JPEG gets -6.89029622
DCHT gets +26.47773956

https://encode.su/attachment.php?attachmentid=12721&d=1759919788
https://encode.su/attachment.php?attachmentid=12722&d=1759937078

Columbo
8th October 2025, 15:28
Thank you. Attachments take forever (or never) to get approved, so please consider an image hosting site instead.

j7n
9th October 2025, 04:28
The quality of these samples is of course below usable, and the differences might not scale to normal compression levels. It seems that overall the resolution of the DCHT sample is reduced. You can see how the logos and signs have become unreadable and there is less detail on the car wheels. Perhaps the JPEG sample could be improved by shrinking it down for a similar resolution loss. The noise gives an impression of detail but it comes in obvious blocks. AVIF clearly wins in this comparison.

Nania Francesco
9th October 2025, 13:19
The quality of these samples is of course below usable, and the differences might not scale to normal compression levels. It seems that overall the resolution of the DCHT sample is reduced. You can see how the logos and signs have become unreadable and there is less detail on the car wheels. Perhaps the JPEG sample could be improved by shrinking it down for a similar resolution loss. The noise gives an impression of detail but it comes in obvious blocks. AVIF clearly wins in this comparison.

Hey, thanks for the honest feedback on those initial DCHT samples. You hit the nail on the head: they looked rough. The resolution reduction and glitches were definitely there, and I appreciate you pointing them out. You're right, AVIF is a clear winner over that buggy initial release.
Those initial samples were generated by a pipeline that had known, annoying bugs: specifically, the Hermite transform implementation was unstable, and the rigid block sizes we were using couldn't properly handle the details.
It was a classic case of quality math (Hermite) stifled by poor design. My fault; I was too eager to show the concept. Bug fixed: the basic Hermite transform is now stable and fully compliant. Smart blocking: I've ditched the rigid structure and implemented finer 16x16 block processing within the larger 64x64 macroblock.
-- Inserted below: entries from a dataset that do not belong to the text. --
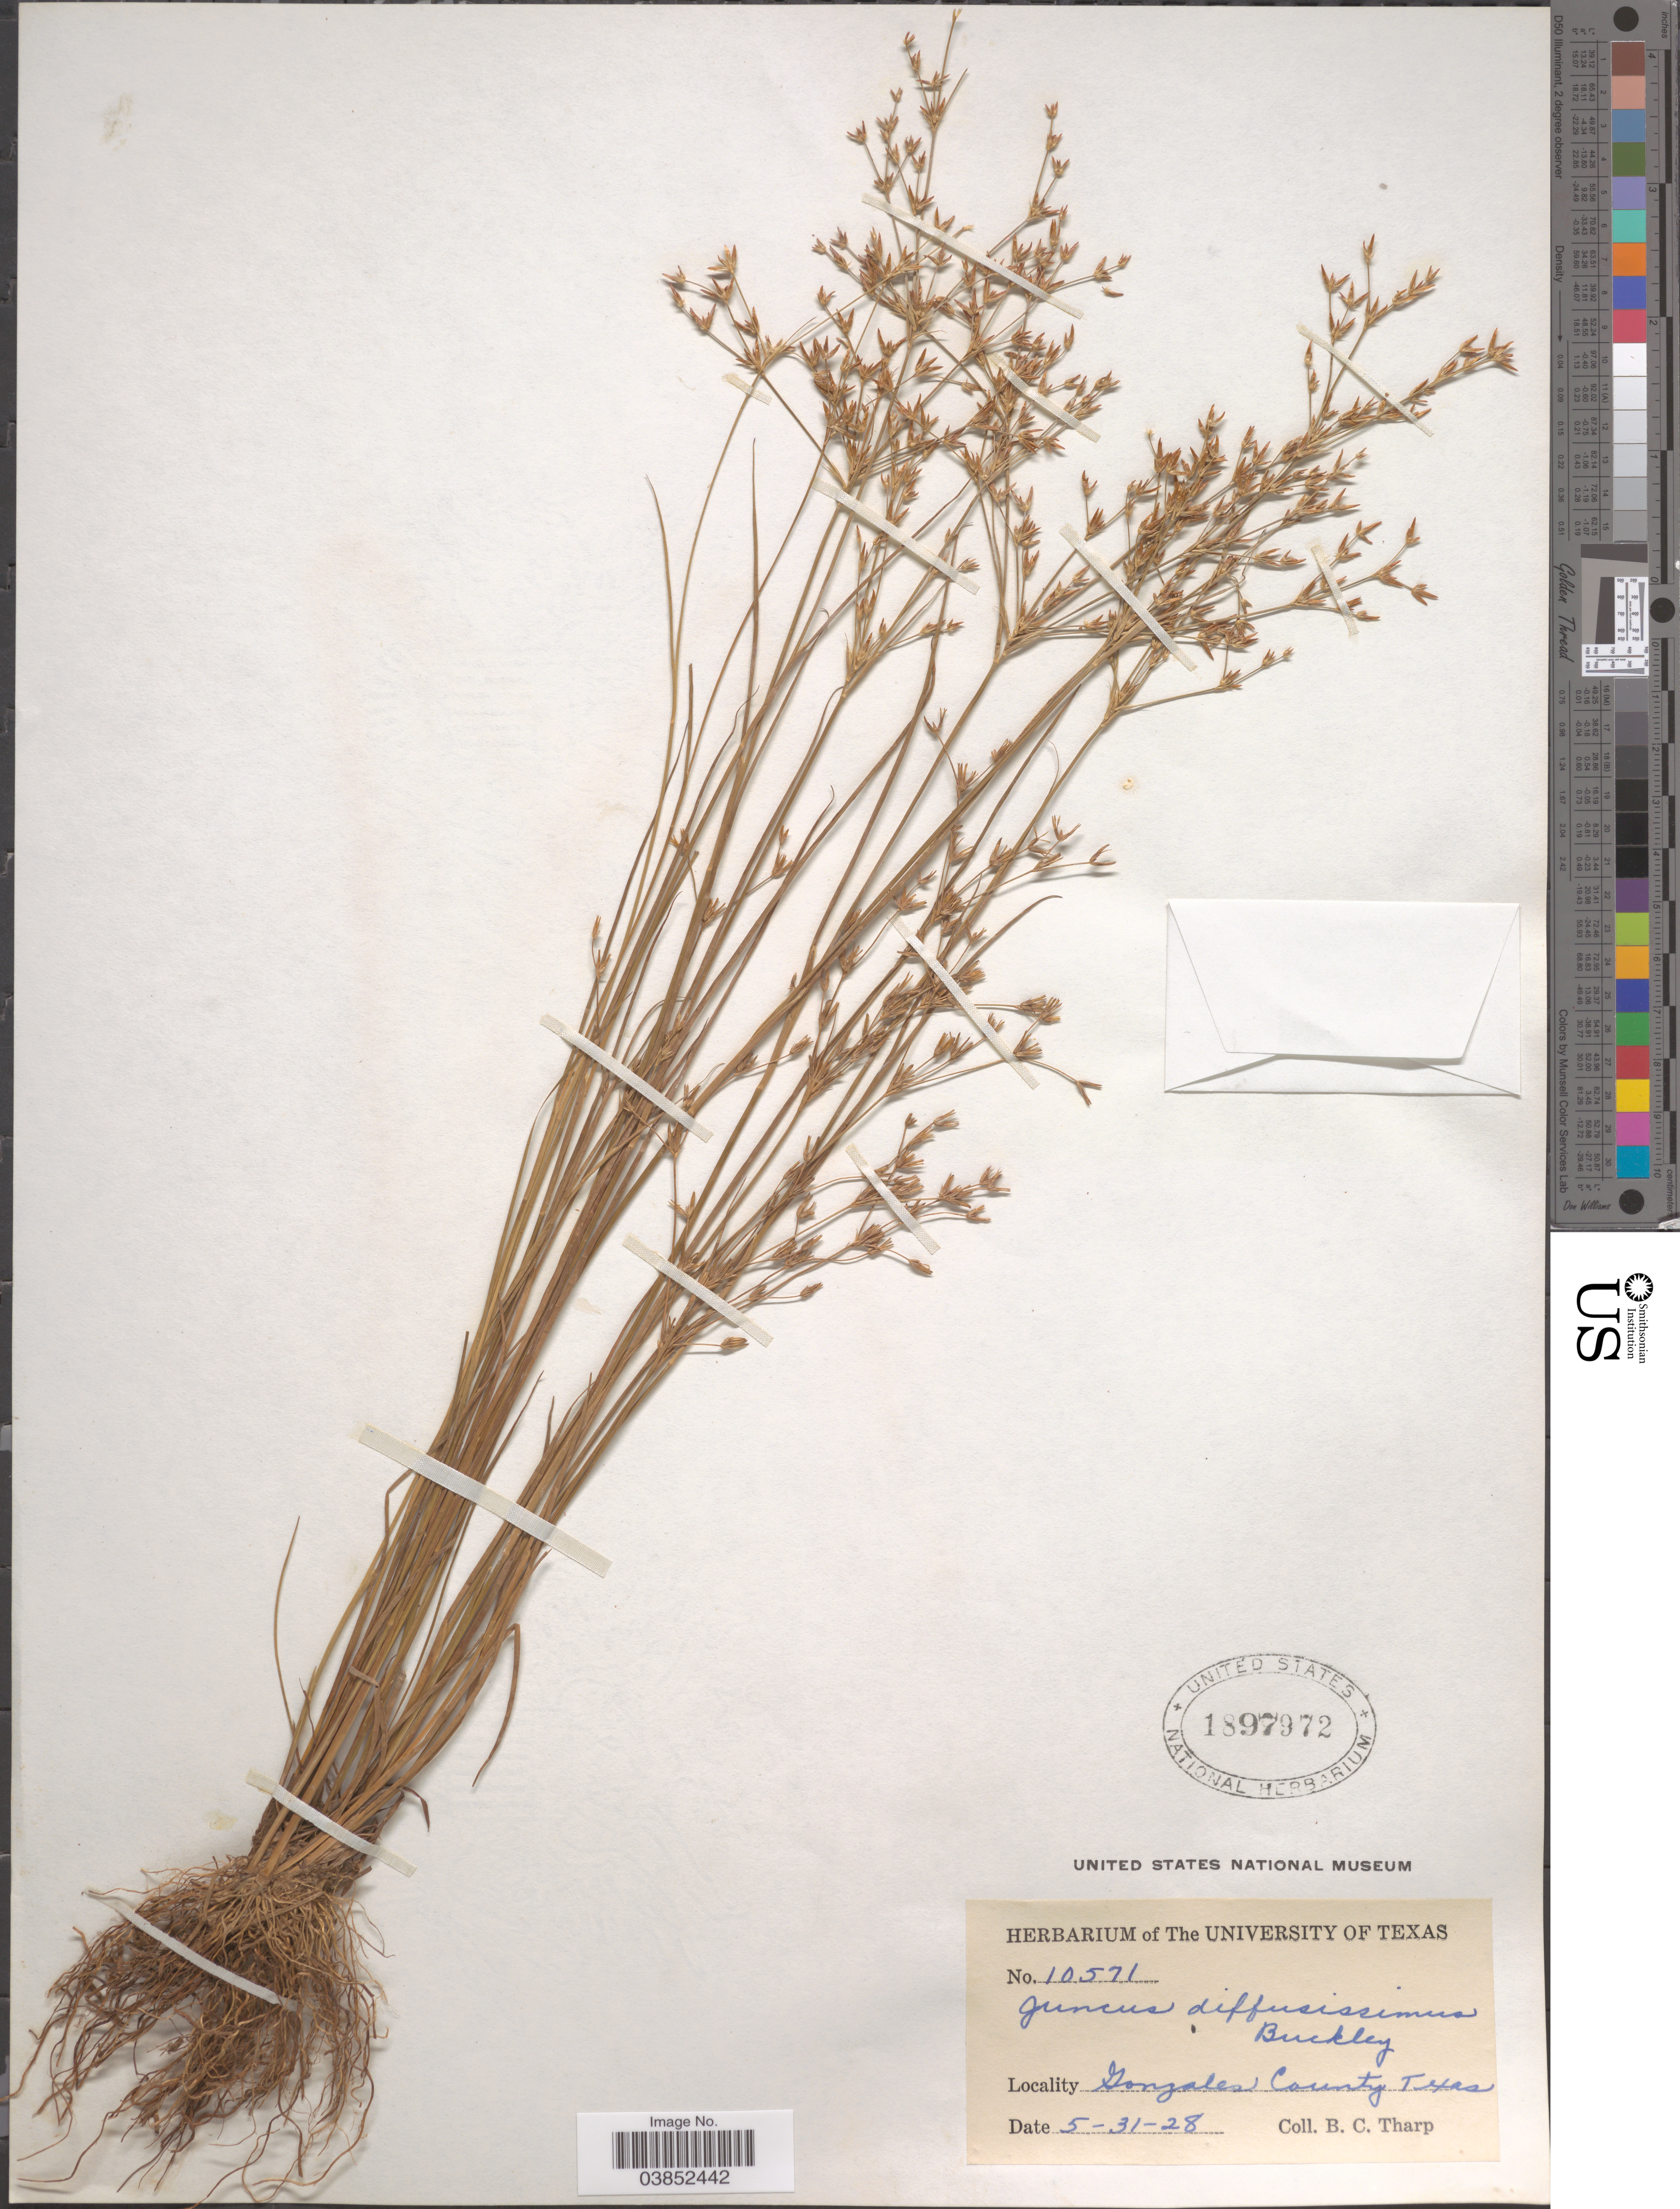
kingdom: Plantae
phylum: Tracheophyta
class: Liliopsida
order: Poales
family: Juncaceae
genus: Juncus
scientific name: Juncus diffusissimus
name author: Buckley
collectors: B. C. Tharp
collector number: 10571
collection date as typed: Transcribed d/m/y: 31/5/28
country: United States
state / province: Texas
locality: Gonzales County.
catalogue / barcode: US 1897972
This allows DCHT to see and capture those fine details (logos, wheels) without smearing or blocking them.

Columbo
9th October 2025, 16:14
Bug fixed: the basic Hermite transform is now stable and fully compliant. Smart blocking: I've ditched the rigid structure and implemented finer 16x16 block processing within the larger 64x64 macroblock. This allows DCHT to see and capture those fine details (logos, wheels) without smearing or blocking them. Will you post updated samples? Thank you.

Nania Francesco
9th October 2025, 16:59
Jpeg (coded 20%) 213 kb vs DCHT (16x16 blocks) 214 kb
note: DCHT I further compressed it with Jpeg at 88 percent to not take up too much space
https://limewire.com/d/kdkY1#omeJSqPwYu

As you can see I used 16x16 blocks and the deformation effect seems to have disappeared (I had made a mistake in translating my formula into C++)

Z2697
9th October 2025, 21:48
JPEG (1992) uses 8x8 block though, a comparison with 8x8 DCHT will show the real "power" (better or worse) of it.